In Mendoza, the court found that Anderson and Simpson constituted strikes, that Rivers did not, and relied on a third case that defendants have not forwarded here: Benyamini v. Ogebeide, No. 10-0101 KJM AC P. See No. 2:09-cv-2602 LKK AC P, ECF No. 106 at 5-6, 8. Even if the undersigned were to consider Ogebeide as a proffered basis for the present motion to revoke, it would not help defendants. Mendoza found that Ogebeide supported the three-strikes bar based on Findings and Recommendations filed in that case on May 23, 2011and adopted on March 11, 2012. See id. at 6. Because Ogebeide was dismissed after the present case was filed, it cannot constitute a strike in relation to this case. Moreover, the district judge in Ogebeide subsequently reconsidered the three-strikes order on which the court relied in Mendoza. In Ogebeide as in this case, Judge Mueller ultimately concluded that Benyamini v. Kretch, supra, does not constitute a strike because it was dismissed under Rule 41(a). For both reasons, neither Ogebeide nor Mendoza supports defendants' position.

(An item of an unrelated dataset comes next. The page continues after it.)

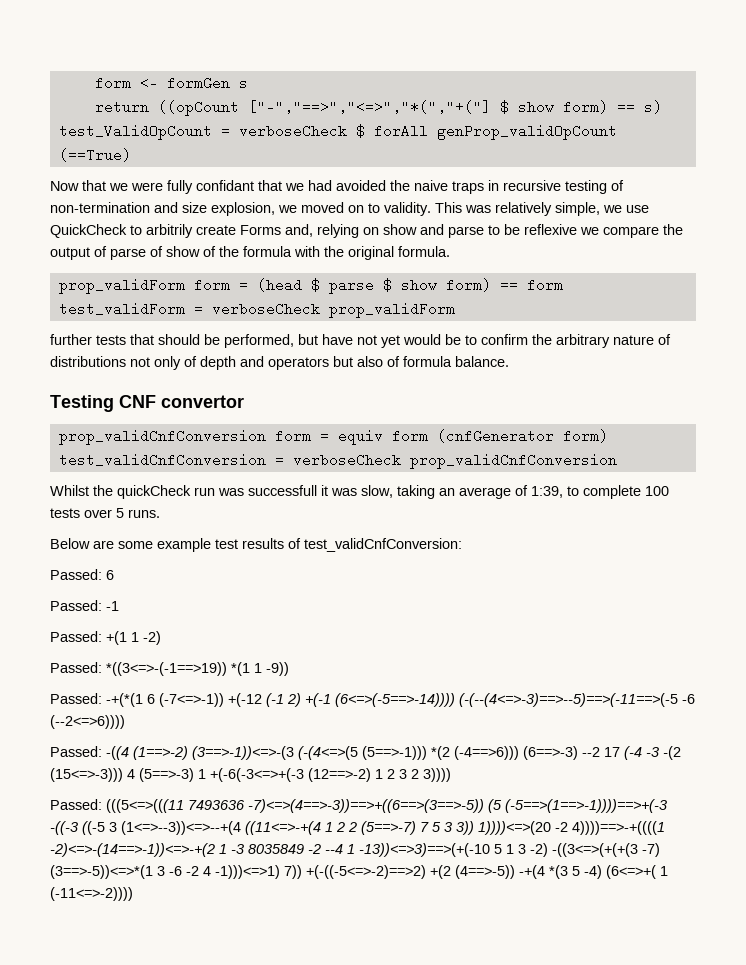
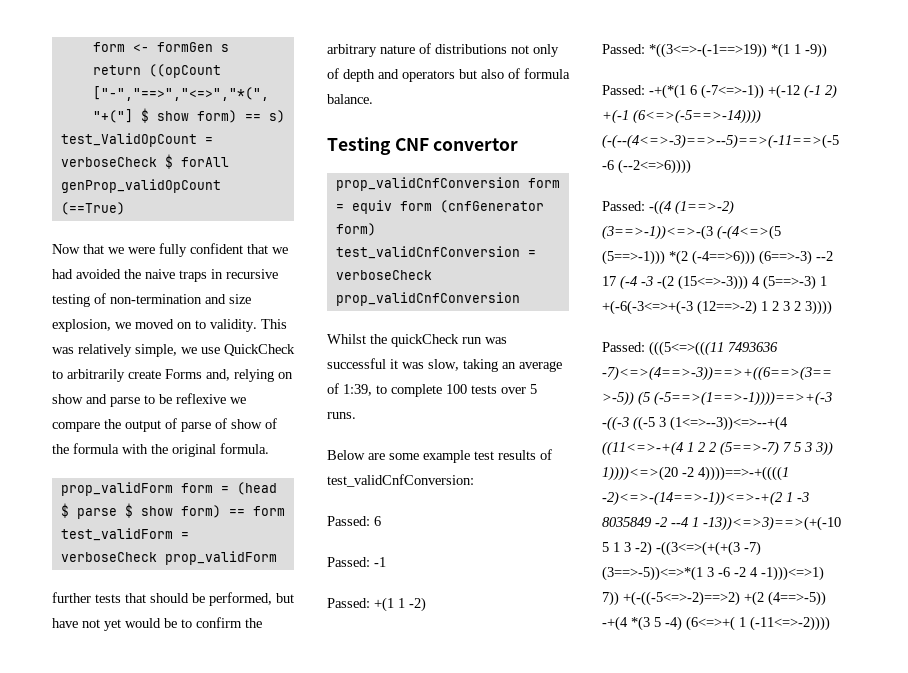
[196,180,254,191] confidant -> [190,243,243,254] confident
[146,224,193,238] arbitrily -> [67,369,125,382] arbitrarily
[248,485,317,496] successfull -> [327,358,386,369] successful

In support of the present motion, defendants submit (and seek judicial notice of) the dockets and orders of dismissals in Benyamini v. Anderson, supra; Benyamini v. Simpson, supra; and Benyamini v. Rivers, supra; as well as the Findings and Recommendations and Order revoking IFP status in Mendoza, supra. They do not submit or discuss the order of dismissal in Benyamini v. Ogebeide, supra, on which the Mendoza court relied. See ECF No. 44-2 (Request for Judicial Notice) and exhibits cited therein.

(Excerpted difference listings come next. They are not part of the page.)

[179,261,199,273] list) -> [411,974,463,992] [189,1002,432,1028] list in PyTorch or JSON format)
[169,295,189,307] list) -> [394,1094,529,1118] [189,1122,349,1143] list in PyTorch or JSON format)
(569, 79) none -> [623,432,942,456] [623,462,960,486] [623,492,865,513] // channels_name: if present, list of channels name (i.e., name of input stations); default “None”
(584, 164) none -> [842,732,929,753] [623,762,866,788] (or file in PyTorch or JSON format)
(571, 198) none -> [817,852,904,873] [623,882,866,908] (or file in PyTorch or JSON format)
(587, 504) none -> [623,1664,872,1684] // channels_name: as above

The court notes that Ogebeide itself was not dismissed as frivolous or malicious or for failure to state a claim. It was dismissed for failure to pay the filing fee after a ruling that IFP status was precluded under the three-strikes rule. That conclusion was subsequently reconsidered, as explained above.
This action was commenced when plaintiff submitted a complaint dated August 25, 2011 that was docketed on August 31, 2011. ECF No. 1. The plain language of § 1915(g) requires that the dismissal of three actions as frivolous, malicious or for failing to state a claim bars a prisoner from proceeding in forma pauperis if the dismissals occurred prior to the filing of the action at issue.

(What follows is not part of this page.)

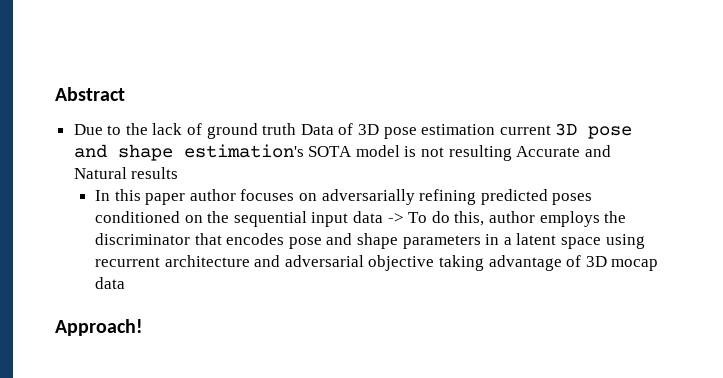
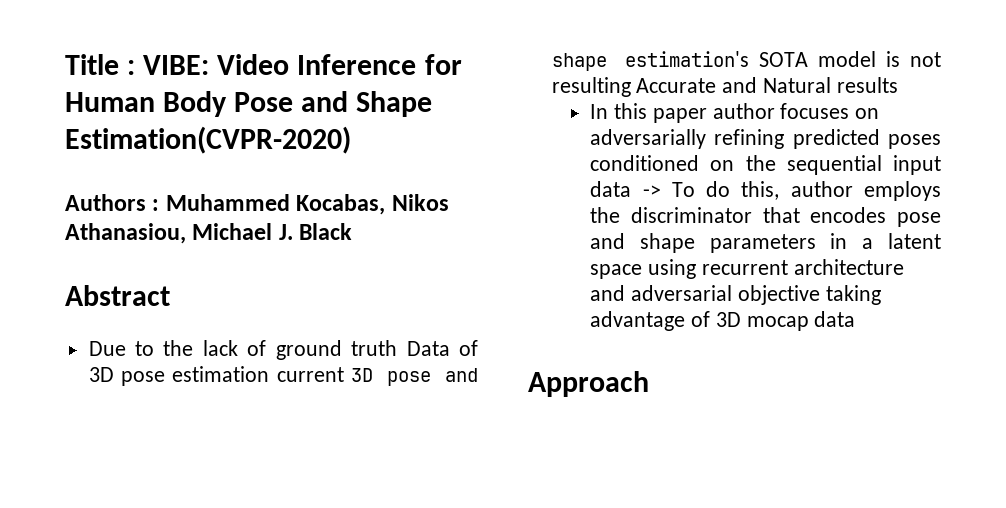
(55, 94) none -> [65,54,462,75] [65,91,433,117] [65,126,351,154] [65,194,449,215] [65,223,353,244] Title : VIBE: Video Inference for Human Body Pose and Shape Estimation(CVPR-2020) // Authors : Muhammed Kocabas, Nikos Athanasiou, Michael J. Black //
[55,319,143,336] Approach! -> [528,371,649,397] Approach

Judge Mueller's prior order in the present case, ECF No. 21, was also filed in Ogebeide. See Case No. 10-cv-0101 KJM AC P, ECF No. 59.
--------
Because defendants have established the existence of only two strikes prior to the filing of the instant action, they have not met their burden under § 1915(g). See Andrews v. King, 398 F.3d at 1120.
Accordingly, IT IS RECOMMENDED that:
1. Defendants' motion to revoke plaintiff's in forma pauperis status, ECF No. 44, be denied; and
2. In any Order adopting these findings and recommendations, defendants be directed to file their response to the first amended complaint within twenty-one days.
These findings and recommendations are submitted to the United States District Judge assigned to the case, pursuant to the provisions of 28 U.S.C. § 636(b)(l). Within fourteen days after being served with these findings and recommendations, any party may file written objections with the court and serve a copy on all parties. Such a document should be captioned "Objections to Magistrate Judge's Findings and Recommendations." Any reply to the objections shall be served and filed within fourteen days after service of the objections. The parties are advised that failure to file objections within the specified time may waive the right to appeal the District Courts order. Martinez v. Ylst, 951 F.2d 1153 (9th Cir. 1991).